▸ Data shown
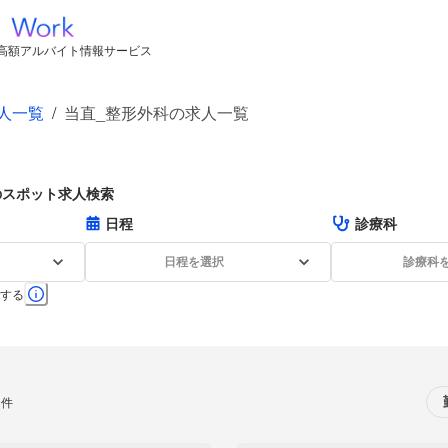
高額アルバイト情報サービス
人一覧
/
当直_整形外科の求人一覧
のスポット求人検索
日程
診療科
日程を選択
診療科
する
0件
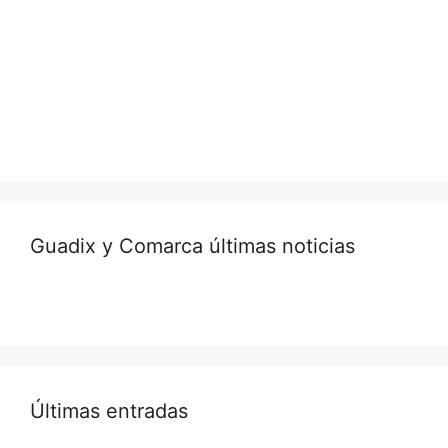
Guadix y Comarca últimas noticias
Últimas entradas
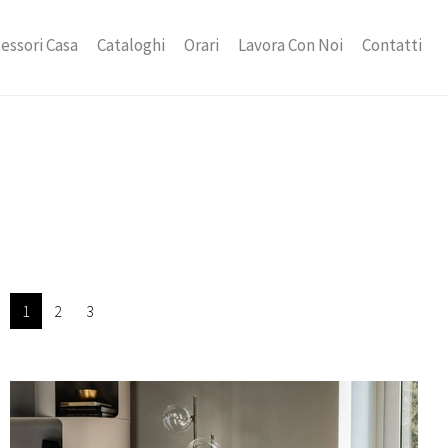
essori Casa
Cataloghi
Orari
Lavora Con Noi
Contatti
1
2
3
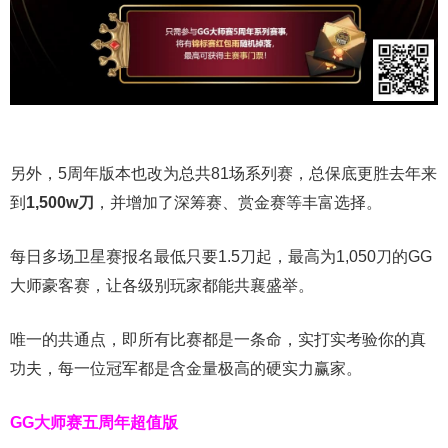
另外，5周年版本也改为总共81场系列赛，总保底更胜去年来
到
1,500w刀
，并增加了深筹赛、赏金赛等丰富选择。
每日多场卫星赛报名最低只要1.5刀起，最高为1,050刀的GG
大师豪客赛，让各级别玩家都能共襄盛举。
唯一的共通点，即所有比赛都是一条命，实打实考验你的真
功夫，每一位冠军都是含金量极高的硬实力赢家。
GG大师赛五周年超值版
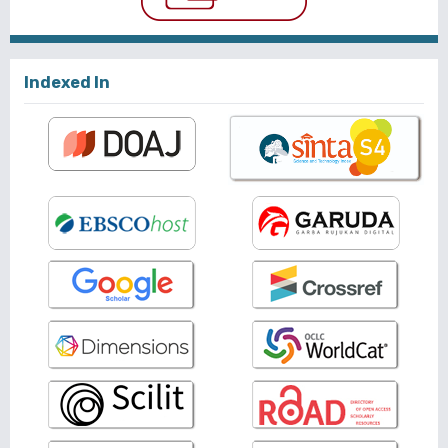
Indexed In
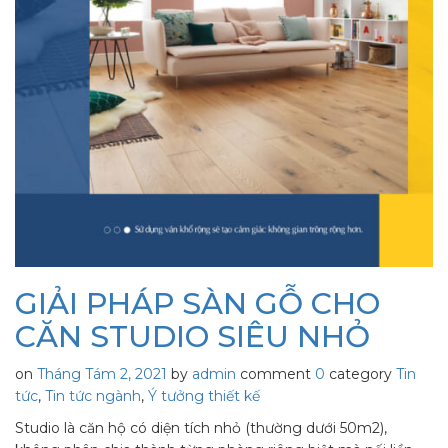
GIẢI PHÁP SÀN GỖ CHO
CĂN STUDIO SIÊU NHỎ
on
Tháng Tám 2, 2021
by
admin
comment
0
category
Tin
tức
,
Tin tức ngành
,
Ý tưởng thiết kế
Studio là căn hộ có diện tích nhỏ (thường dưới 50m2),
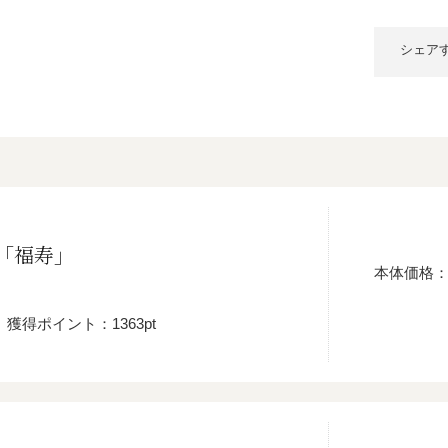
シェア
「福寿」
本体価格
獲得ポイント：1363pt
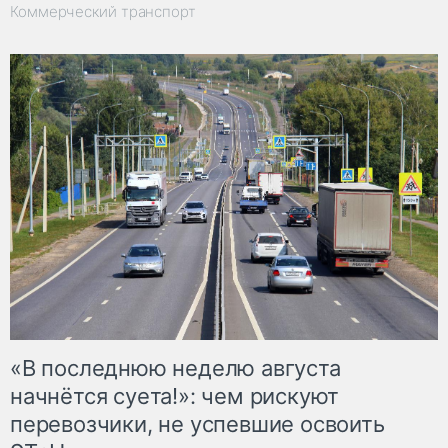
Коммерческий транспорт
«В последнюю неделю августа
начнётся суета!»: чем рискуют
перевозчики, не успевшие освоить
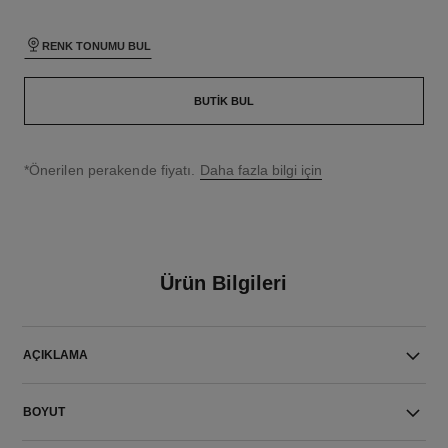
RENK TONUMU BUL
BUTIK BUL
↩
*Önerilen perakende fiyatı.
Daha fazla bilgi için
Ürün Bilgileri
AÇIKLAMA
BOYUT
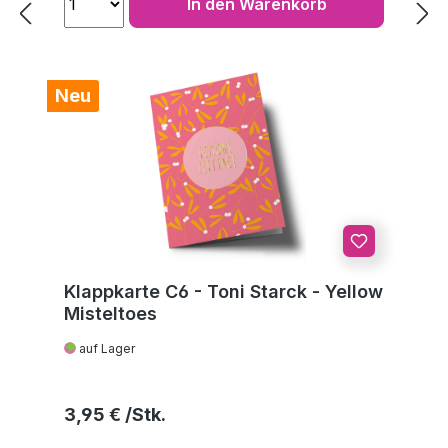
In den Warenkorb
Neu
Klappkarte C6 - Toni Starck - Yellow
Misteltoes
auf Lager
Regulärer Preis:
3,95 €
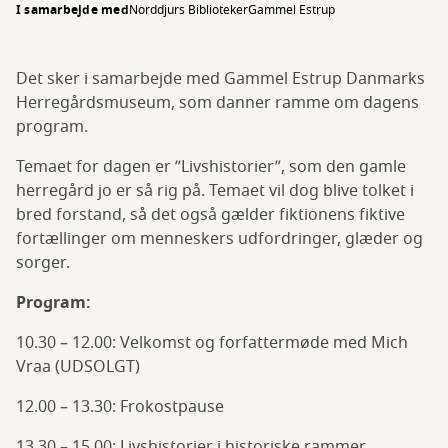
I samarbejde med
Norddjurs Biblioteker
Gammel Estrup
Det sker i samarbejde med Gammel Estrup Danmarks
Herregårdsmuseum, som danner ramme om dagens
program.
Temaet for dagen er ”Livshistorier”, som den gamle
herregård jo er så rig på. Temaet vil dog blive tolket i
bred forstand, så det også gælder fiktionens fiktive
fortællinger om menneskers udfordringer, glæder og
sorger.
Program:
10.30 – 12.00: Velkomst og forfattermøde med Mich
Vraa (UDSOLGT)
12.00 – 13.30: Frokostpause
13.30 – 15.00: Livshistorier i historiske rammer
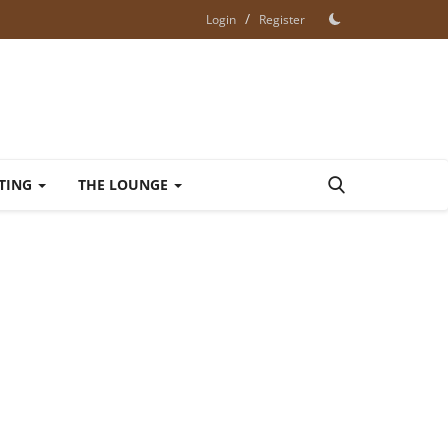
/
Login
Register
ETING
THE LOUNGE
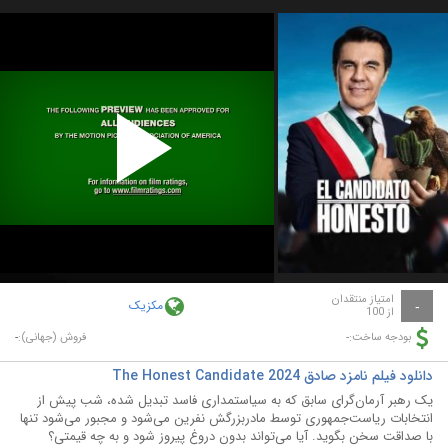
Play
Video
امتیاز منتقدان
مکزیک
-
از 100
-
-
بودجه ساخت:
فروش (جهانی):
دانلود فیلم نامزد صادق The Honest Candidate 2024
یک رهبر آرمان‌گرای سابق که به سیاستمداری فاسد تبدیل شده، شب پیش از
انتخابات ریاست‌جمهوری توسط مادربزرگش نفرین می‌شود و مجبور می‌شود تنها
با صداقت سخن بگوید. آیا می‌تواند بدون دروغ پیروز شود و به چه قیمتی؟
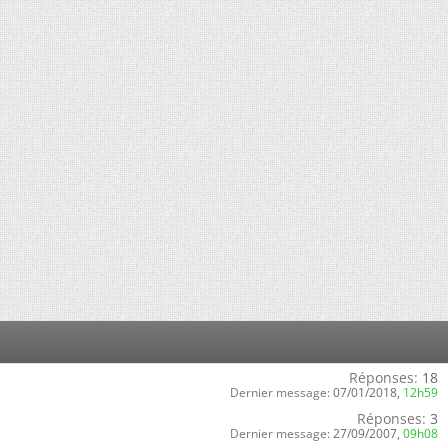
Réponses:
18
Dernier message:
07/01/2018,
12h59
Réponses:
3
Dernier message:
27/09/2007,
09h08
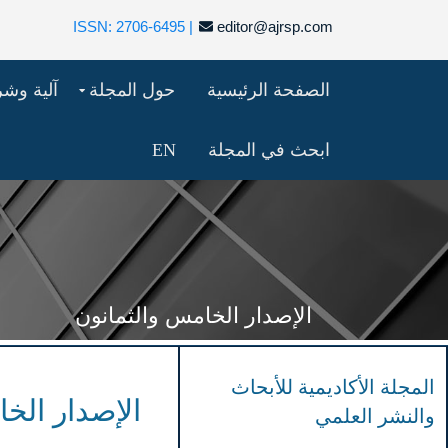
ISSN: 2706-6495 |
editor@ajrsp.com
الصفحة الرئيسية
حول المجلة
آلية وش
ابحث في المجلة
EN
الإصدار الخامس والثمانون
المجلة الأكاديمية للأبحاث
الإصدار الخا
والنشر العلمي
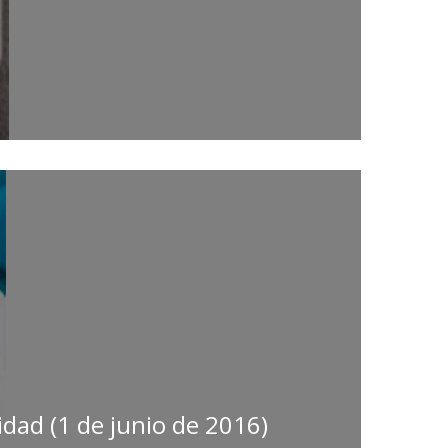
dad (1 de junio de 2016)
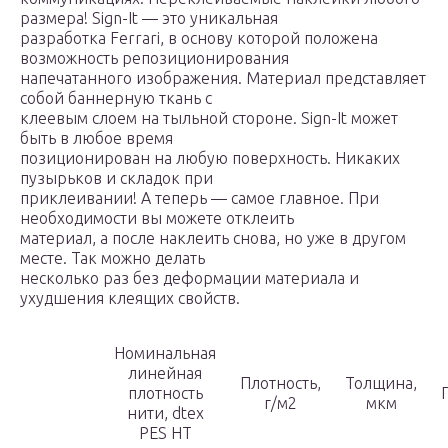
размера! Sign-It — это уникальная
разработка Ferrari, в основу которой положена
возможность репозиционирования
напечатанного изображения. Материал представляет
собой баннерную ткань с
клеевым слоем на тыльной стороне. Sign-It может
быть в любое время
позиционирован на любую поверхность. Никаких
пузырьков и складок при
приклеивании! А теперь — самое главное. При
необходимости вы можете отклеить
материал, а после наклеить снова, но уже в другом
месте. Так можно делать
несколько раз без деформации материала и
ухудшения клеящих свойств.
Номинальная
линейная
Плотность,
Толщина,
плотность
г/м2
мкм
нити, dtex
PES HT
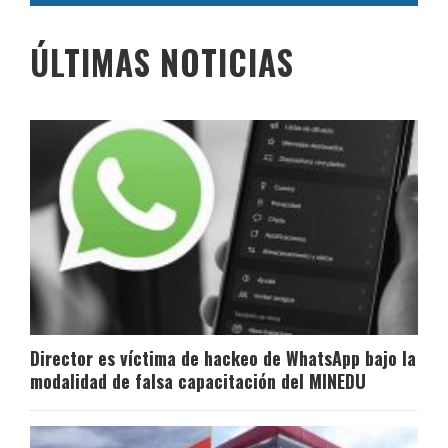
ÚLTIMAS NOTICIAS
Director es víctima de hackeo de WhatsApp bajo la
modalidad de falsa capacitación del MINEDU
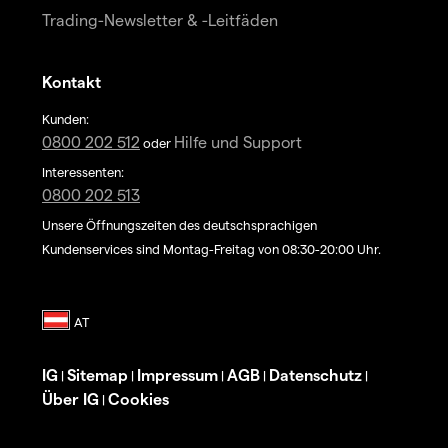
Trading-Newsletter & -Leitfäden
Kontakt
Kunden:
0800 202 512
Hilfe und Support
oder
Interessenten:
0800 202 513
Unsere Öffnungszeiten des deutschsprachigen
Kundenservices sind Montag-Freitag von 08:30-20:00 Uhr.
IG
Sitemap
Impressum
AGB
Datenschutz
|
|
|
|
|
Über IG
Cookies
|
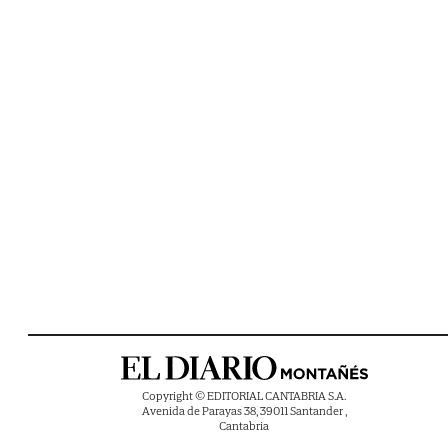
Copyright © EDITORIAL CANTABRIA S.A.
Avenida de Parayas 38, 39011 Santander ,
Cantabria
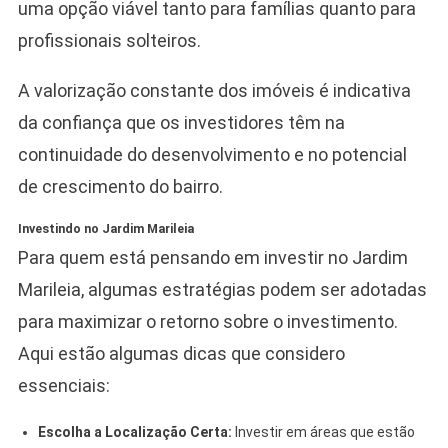
uma opção viável tanto para famílias quanto para
profissionais solteiros.
A valorização constante dos imóveis é indicativa
da confiança que os investidores têm na
continuidade do desenvolvimento e no potencial
de crescimento do bairro.
Investindo no Jardim Marileia
Para quem está pensando em investir no Jardim
Marileia, algumas estratégias podem ser adotadas
para maximizar o retorno sobre o investimento.
Aqui estão algumas dicas que considero
essenciais:
Escolha a Localização Certa:
Investir em áreas que estão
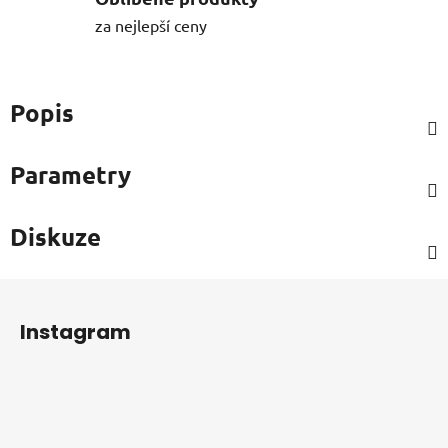
za nejlepší ceny
Popis
Parametry
Diskuze
Z
á
Instagram
p
a
t
í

▸ Activity
Excluding all images, transcribe the material word for word.

▸ Solved exercise
高額アルバイト情報サービス
人一覧
/
当直_整形外科の求人一覧
のスポット求人検索
日程
診療科
日程を選択
診療科
する
0件
Guadix y Comarca últimas noticias
Últimas entradas
essori Casa
Cataloghi
Orari
Lavora Con Noi
Contatti
1
2
3
另外，5周年版本也改为总共81场系列赛，总保底更胜去年来
到
1,500w刀
，并增加了深筹赛、赏金赛等丰富选择。
每日多场卫星赛报名最低只要1.5刀起，最高为1,050刀的GG
大师豪客赛，让各级别玩家都能共襄盛举。
唯一的共通点，即所有比赛都是一条命，实打实考验你的真
功夫，每一位冠军都是含金量极高的硬实力赢家。
GG大师赛五周年超值版
Indexed In
GIẢI PHÁP SÀN GỖ CHO
CĂN STUDIO SIÊU NHỎ
on
Tháng Tám 2, 2021
by
admin
comment
0
category
Tin
tức
,
Tin tức ngành
,
Ý tưởng thiết kế
Studio là căn hộ có diện tích nhỏ (thường dưới 50m2),
シェア
「福寿」
本体価格
獲得ポイント：1363pt
Коммерческий транспорт
«В последнюю неделю августа
начнётся суета!»: чем рискуют
перевозчики, не успевшие освоить
RENK TONUMU BUL
BUTIK BUL
↩
*Önerilen perakende fiyatı.
Daha fazla bilgi için
Ürün Bilgileri
AÇIKLAMA
BOYUT
In den Warenkorb
Neu
Klappkarte C6 - Toni Starck - Yellow
Misteltoes
auf Lager
Regulärer Preis:
3,95 €
I samarbejde med
Norddjurs Biblioteker
Gammel Estrup
Det sker i samarbejde med Gammel Estrup Danmarks
Herregårdsmuseum, som danner ramme om dagens
program.
Temaet for dagen er ”Livshistorier”, som den gamle
herregård jo er så rig på. Temaet vil dog blive tolket i
bred forstand, så det også gælder fiktionens fiktive
fortællinger om menneskers udfordringer, glæder og
sorger.
Program:
10.30 – 12.00: Velkomst og forfattermøde med Mich
Vraa (UDSOLGT)
12.00 – 13.30: Frokostpause
13.30 – 15.00: Livshistorier i historiske rammer
/
Login
Register
ETING
THE LOUNGE
Play
Video
امتیاز منتقدان
مکزیک
-
از 100
-
-
بودجه ساخت:
فروش (جهانی):
دانلود فیلم نامزد صادق The Honest Candidate 2024
یک رهبر آرمان‌گرای سابق که به سیاستمداری فاسد تبدیل شده، شب پیش از
انتخابات ریاست‌جمهوری توسط مادربزرگش نفرین می‌شود و مجبور می‌شود تنها
با صداقت سخن بگوید. آیا می‌تواند بدون دروغ پیروز شود و به چه قیمتی؟
Réponses:
18
Dernier message:
07/01/2018,
12h59
Réponses:
3
Dernier message:
27/09/2007,
09h08
ISSN: 2706-6495 |
editor@ajrsp.com
الصفحة الرئيسية
حول المجلة
آلية وش
ابحث في المجلة
EN
الإصدار الخامس والثمانون
المجلة الأكاديمية للأبحاث
الإصدار الخا
والنشر العلمي
dad (1 de junio de 2016)
размера! Sign-It — это уникальная
разработка Ferrari, в основу которой положена
возможность репозиционирования
напечатанного изображения. Материал представляет
собой баннерную ткань с
клеевым слоем на тыльной стороне. Sign-It может
быть в любое время
позиционирован на любую поверхность. Никаких
пузырьков и складок при
приклеивании! А теперь — самое главное. При
необходимости вы можете отклеить
материал, а после наклеить снова, но уже в другом
месте. Так можно делать
несколько раз без деформации материала и
ухудшения клеящих свойств.
Номинальная
линейная
Плотность,
Толщина,
плотность
г/м2
мкм
нити, dtex
PES HT
ÚLTIMAS NOTICIAS
Director es víctima de hackeo de WhatsApp bajo la
modalidad de falsa capacitación del MINEDU
Trading-Newsletter & -Leitfäden
Kontakt
Kunden:
0800 202 512
Hilfe und Support
oder
Interessenten:
0800 202 513
Unsere Öffnungszeiten des deutschsprachigen
Kundenservices sind Montag-Freitag von 08:30-20:00 Uhr.
IG
Sitemap
Impressum
AGB
Datenschutz
|
|
|
|
|
Über IG
Cookies
|
Copyright © EDITORIAL CANTABRIA S.A.
Avenida de Parayas 38, 39011 Santander ,
Cantabria
uma opção viável tanto para famílias quanto para
profissionais solteiros.
A valorização constante dos imóveis é indicativa
da confiança que os investidores têm na
continuidade do desenvolvimento e no potencial
de crescimento do bairro.
Investindo no Jardim Marileia
Para quem está pensando em investir no Jardim
Marileia, algumas estratégias podem ser adotadas
para maximizar o retorno sobre o investimento.
Aqui estão algumas dicas que considero
essenciais:
Escolha a Localização Certa:
Investir em áreas que estão
za nejlepší ceny
Popis
Parametry
Diskuze
Z
á
Instagram
p
a
t
í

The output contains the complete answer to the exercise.